| Required task |
Copy the lines below word for word, omitting the pictures.

| Material to process |
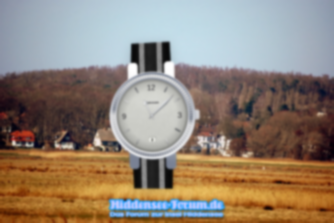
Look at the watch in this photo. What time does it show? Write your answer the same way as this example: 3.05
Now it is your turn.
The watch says 11.08
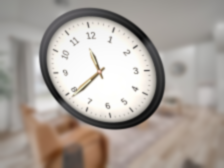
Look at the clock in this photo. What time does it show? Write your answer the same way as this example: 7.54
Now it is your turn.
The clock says 11.39
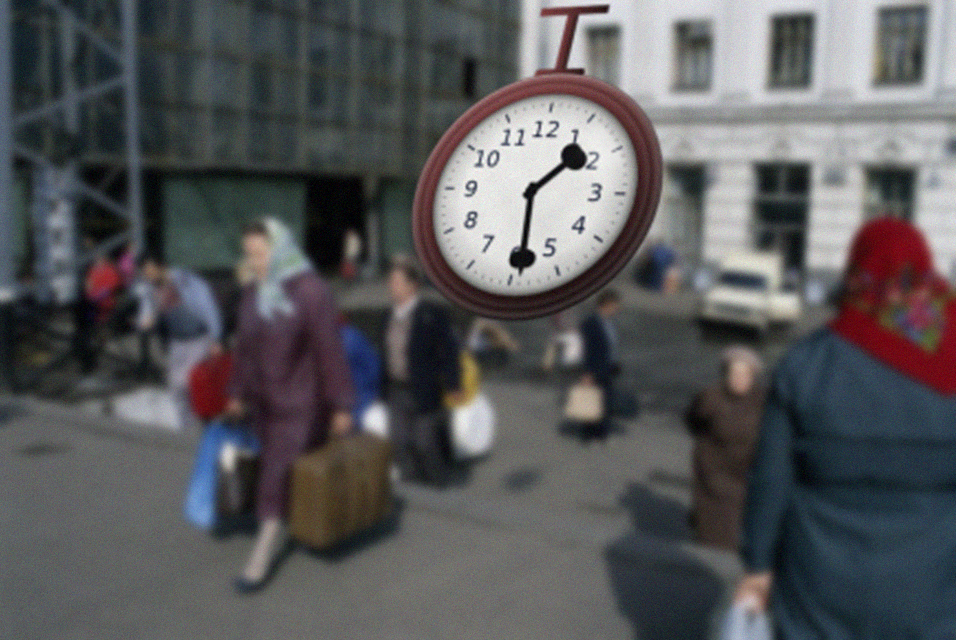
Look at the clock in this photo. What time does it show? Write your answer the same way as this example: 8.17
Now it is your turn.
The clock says 1.29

| Written answer |
Look at the watch in this photo. What time does it show? Write your answer the same way as this example: 3.05
Now it is your turn.
The watch says 11.08
Look at the clock in this photo. What time does it show? Write your answer the same way as this example: 7.54
Now it is your turn.
The clock says 11.39
Look at the clock in this photo. What time does it show? Write your answer the same way as this example: 8.17
Now it is your turn.
The clock says 1.29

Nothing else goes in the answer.